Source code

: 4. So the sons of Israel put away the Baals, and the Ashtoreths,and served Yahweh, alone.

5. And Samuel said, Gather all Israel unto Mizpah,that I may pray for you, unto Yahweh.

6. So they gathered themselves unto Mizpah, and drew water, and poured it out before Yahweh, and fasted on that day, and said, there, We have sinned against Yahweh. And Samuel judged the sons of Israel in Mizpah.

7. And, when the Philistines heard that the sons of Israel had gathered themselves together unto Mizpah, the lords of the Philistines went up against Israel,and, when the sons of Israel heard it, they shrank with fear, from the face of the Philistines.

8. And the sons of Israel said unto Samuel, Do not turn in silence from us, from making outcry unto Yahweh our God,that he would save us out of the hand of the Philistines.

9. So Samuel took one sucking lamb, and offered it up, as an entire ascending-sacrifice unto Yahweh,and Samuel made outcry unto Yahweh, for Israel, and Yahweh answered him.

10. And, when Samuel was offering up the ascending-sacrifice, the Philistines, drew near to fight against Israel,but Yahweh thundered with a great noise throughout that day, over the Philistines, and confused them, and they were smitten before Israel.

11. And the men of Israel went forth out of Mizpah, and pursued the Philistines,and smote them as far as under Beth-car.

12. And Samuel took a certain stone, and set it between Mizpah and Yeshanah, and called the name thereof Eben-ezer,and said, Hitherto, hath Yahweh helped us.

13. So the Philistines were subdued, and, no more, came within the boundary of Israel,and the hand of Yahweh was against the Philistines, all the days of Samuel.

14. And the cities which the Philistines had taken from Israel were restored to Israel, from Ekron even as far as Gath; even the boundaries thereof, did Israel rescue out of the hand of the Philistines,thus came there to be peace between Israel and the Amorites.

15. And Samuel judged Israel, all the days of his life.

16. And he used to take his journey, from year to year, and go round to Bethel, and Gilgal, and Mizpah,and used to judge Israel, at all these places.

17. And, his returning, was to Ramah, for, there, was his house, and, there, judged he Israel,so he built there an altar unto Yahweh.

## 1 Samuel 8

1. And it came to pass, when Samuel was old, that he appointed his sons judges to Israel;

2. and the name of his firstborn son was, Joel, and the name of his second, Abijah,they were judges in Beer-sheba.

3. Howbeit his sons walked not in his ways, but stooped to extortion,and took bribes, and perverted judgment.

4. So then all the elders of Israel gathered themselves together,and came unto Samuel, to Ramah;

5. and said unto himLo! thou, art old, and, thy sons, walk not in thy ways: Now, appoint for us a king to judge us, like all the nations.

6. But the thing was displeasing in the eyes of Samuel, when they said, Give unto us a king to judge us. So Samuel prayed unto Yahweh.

☆ ☆ ☆ ☆

WHAT TO WORK ON.
Copy out only the lines above from the one with "served Yahweh, alone." to the one with "6. So they gathered", inclusive, exactly as they stand.

WRITTEN SOLUTION.
: 4. So the sons of Israel put away the Baals, and the Ashtoreths,and served Yahweh, alone.

5. And Samuel said, Gather all Israel unto Mizpah,that I may pray for you, unto Yahweh.

6. So they gathered themselves unto Mizpah, and drew water, and poured it out before Yahweh, and fasted on that day, and said, there, We have sinned against Yahweh. And Samuel judged the sons of Israel in Mizpah.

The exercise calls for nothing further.